Thanksgiving or Turkey Day?

Thanksgiving is a uniquely American holiday. Few other cultures (if any) have such a day of prescribed annual gratitude. They don’t have a reason for gratitude— their world view doesn’t give them one. This is not just a problem, you understand, for other nations, it’s becoming a problem here for us here in America as well.

A dear lady in a store yesterday, sensing I am not from “around these parts,” asked, “Do you celebrate Turkey Day in Ireland?” With a glint in my eye, I said, “No, we Irish are a monstrously ungrateful people. But I love your distinctly American tradition, and I can’t wait to give thanks to God for all His many blessings… None of which I deserve.” Well she double took me so fast, I thought her head might just fall off her shoulders.

I am hearing this rebranding of “Thanksgiving” more and more. For many of course, it’s just a fun, quirky take on an old stodgy name. But I wonder if there might not just be more going on here than that? Could this be the same spirit that prefers Happy Holidays to Happy Christmas, that protests nativity scenes, carols, and public badges of religion? These increasingly strident voices say they only want a consistent secularism, but it sounds like a pretty resentful one to me. What’s there not to love about Thanksgiving? Can’t the secularist give sincere thanks for all his earthly benefactors? Of course he can, but he knows better than to stop there. The human spirit resists partial answers, we have an instinct, a need to trace things back to their terminus ad quem, their ultimate root. Deep down, we all know there should be a vertical component to all our gratitude. There really is a Giver behind every earthly gift, and our secular culture would rather ditch the name than beg that question.

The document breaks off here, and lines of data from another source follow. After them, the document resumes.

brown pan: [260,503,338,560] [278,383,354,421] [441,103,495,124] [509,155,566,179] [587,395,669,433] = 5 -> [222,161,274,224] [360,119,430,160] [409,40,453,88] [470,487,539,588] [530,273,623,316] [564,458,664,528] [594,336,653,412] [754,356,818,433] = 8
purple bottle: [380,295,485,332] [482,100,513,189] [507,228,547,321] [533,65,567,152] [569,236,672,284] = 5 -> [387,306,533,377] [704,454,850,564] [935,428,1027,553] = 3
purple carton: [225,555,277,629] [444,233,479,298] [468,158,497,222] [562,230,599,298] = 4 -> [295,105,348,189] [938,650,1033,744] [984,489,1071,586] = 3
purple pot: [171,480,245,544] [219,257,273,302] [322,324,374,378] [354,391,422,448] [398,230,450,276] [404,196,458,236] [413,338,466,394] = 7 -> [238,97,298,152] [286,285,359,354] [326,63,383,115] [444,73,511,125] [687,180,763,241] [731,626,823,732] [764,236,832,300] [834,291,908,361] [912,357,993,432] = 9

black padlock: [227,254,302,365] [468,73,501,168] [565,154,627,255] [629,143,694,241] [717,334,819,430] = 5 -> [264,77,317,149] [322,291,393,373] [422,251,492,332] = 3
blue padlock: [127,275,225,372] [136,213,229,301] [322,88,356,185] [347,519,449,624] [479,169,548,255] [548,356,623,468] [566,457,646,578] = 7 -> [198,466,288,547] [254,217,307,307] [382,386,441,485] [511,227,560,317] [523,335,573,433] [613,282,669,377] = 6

This spirit reveals our culture’s real attitude towards God, and it is not friendly. It’s not just that we don’t give thanks, our real problem is that we won’t. America’s youth pastor, Bart Simpson, summed up this sentiment in his prayer of grace before meal, “Dear God, we paid for all this food ourselves, so thanks for nothing!” Humanity is, as OS Guinness likes to say, “that ungrateful biped.”

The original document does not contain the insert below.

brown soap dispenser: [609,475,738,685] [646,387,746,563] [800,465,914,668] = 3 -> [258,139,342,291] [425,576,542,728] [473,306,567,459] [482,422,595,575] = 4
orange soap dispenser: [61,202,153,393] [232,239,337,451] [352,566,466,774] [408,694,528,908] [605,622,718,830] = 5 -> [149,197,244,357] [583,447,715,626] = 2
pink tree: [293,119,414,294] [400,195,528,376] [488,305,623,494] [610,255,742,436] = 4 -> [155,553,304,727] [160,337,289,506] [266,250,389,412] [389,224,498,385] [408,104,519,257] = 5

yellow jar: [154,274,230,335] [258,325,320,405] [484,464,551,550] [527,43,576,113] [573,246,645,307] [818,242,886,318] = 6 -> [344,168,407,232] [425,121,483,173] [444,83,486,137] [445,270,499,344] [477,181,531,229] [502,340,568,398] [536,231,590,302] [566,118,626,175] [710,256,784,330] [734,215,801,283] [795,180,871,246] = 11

This monstrous attitude provokes God greatly, and lies as one of His two great summary charges against all unredeemed human culture, “For although they knew God, they did not honor him as God or give thanks to him, but they became futile in their thinking, and their foolish hearts were darkened.” (Romans 1:21, ESV). God’s ordinary and proper response to such a spirit: Blazing fury forever (Romans 1:18).

This begs the question, are you grateful to God? Do you make a habit of thanksgiving? Not just on the fourth Thursday in November, but every day? I know many people outside the church who are always telling me, “How lucky they have been.” They thank their “lucky stars” for their health, their family, their good fortune in business, etc. Are you vocal about how good God has been to you? Do you thank God? I have to confess, all too often I treat this duty of gratitude the same way I treat my duty to pray, or to tell my wife how much I love her. I think to myself, no need to say the words, he/she already knows! But that’s a mistake.

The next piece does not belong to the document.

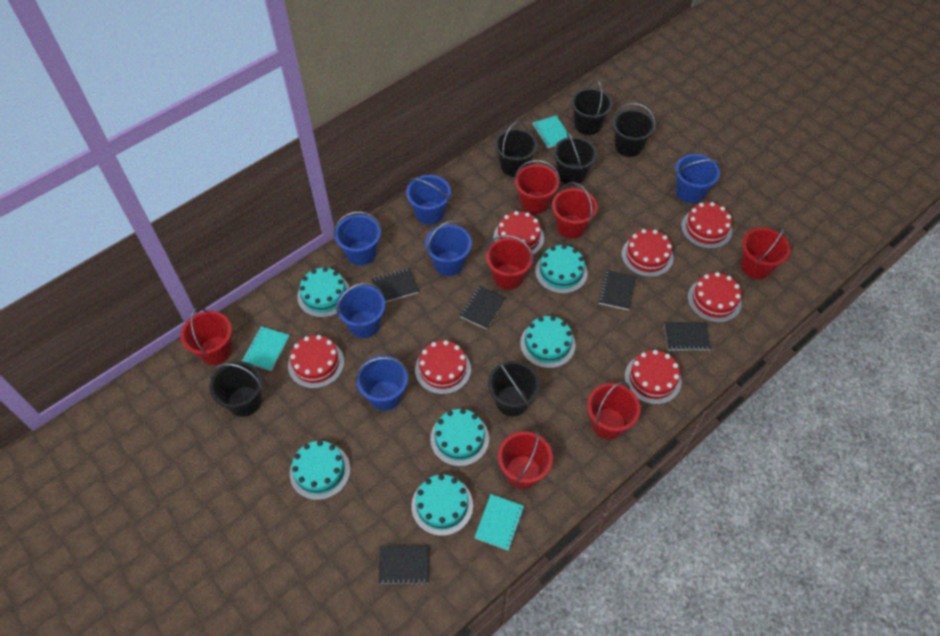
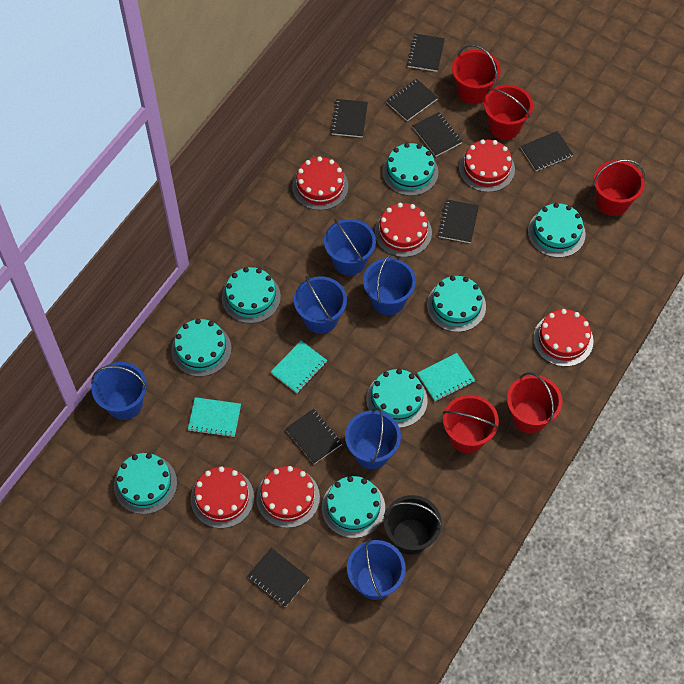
black bucket: [209,361,262,417] [488,361,540,416] [495,121,538,177] [553,131,597,185] [571,81,613,135] [613,103,656,157] = 6 -> [384,495,442,555] = 1
black notebook: [371,268,419,302] [379,545,429,585] [459,286,506,329] [598,270,636,310] [664,322,711,351] = 5 -> [247,548,310,607] [285,409,342,464] [330,99,368,138] [386,79,438,121] [407,34,445,72] [413,112,463,157] [438,200,479,243] [520,131,574,171] = 8
red bucket: [181,307,232,365] [486,235,534,289] [498,431,553,489] [514,160,560,214] [552,182,597,239] [587,382,640,439] [741,227,790,279] = 7 -> [443,395,499,453] [452,44,501,104] [484,85,533,140] [507,372,563,433] [593,159,645,216] = 5
red cake: [288,335,344,389] [415,340,471,394] [493,211,544,255] [622,229,673,277] [624,350,682,405] [681,202,732,249] [688,272,742,323] = 7 -> [191,466,254,528] [256,466,320,528] [292,157,349,210] [375,203,432,257] [459,139,515,192] [533,309,594,367] = 6
turquoise cake: [290,441,350,500] [297,267,350,318] [411,474,473,536] [430,409,489,466] [520,316,575,368] [535,245,588,294] = 6 -> [114,453,177,514] [171,319,231,377] [222,267,281,323] [322,476,385,538] [366,369,428,428] [382,143,438,196] [427,276,486,332] [528,203,586,258] = 8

I am reminded of that lovely scene in Lewis’ The Magician’s Nephew when the children, on their way to the Garden to fetch the Apple of Life, suddenly realize they have brought no food with them,

““I am hungry,” said Digory. “Well, tuck in,” said Fledge (the flying horse), taking a big mouthful of grass. Then he raised his head, still chewing and with bits of grass sticking out on each side of his mouth like whiskers, and said, “Come on, you two. Don’t be shy. There’s plenty for us all.” “But we can’t eat grass,” said Digory. “H’m, h’m,” said Fledge, speaking with his mouth full. “Well—h’m—don’t know quite what you’ll do then. Very good grass too.” Polly and Digory stared at one another in dismay. “Well, I do think someone might have arranged about our meals,” said Digory. “I’m sure Aslan would have, if you’d asked him,” said Fledge. “Wouldn’t he know without being asked?” said Polly. “I’ve no doubt he would,” said the Horse (still with his mouth full). “But I’ve a sort of idea he likes to be asked.”

So when you get up this morning and begin the day, remember, God likes to be asked, and He also likes to be thanked. Enjoy your turkey with Thanksgiving!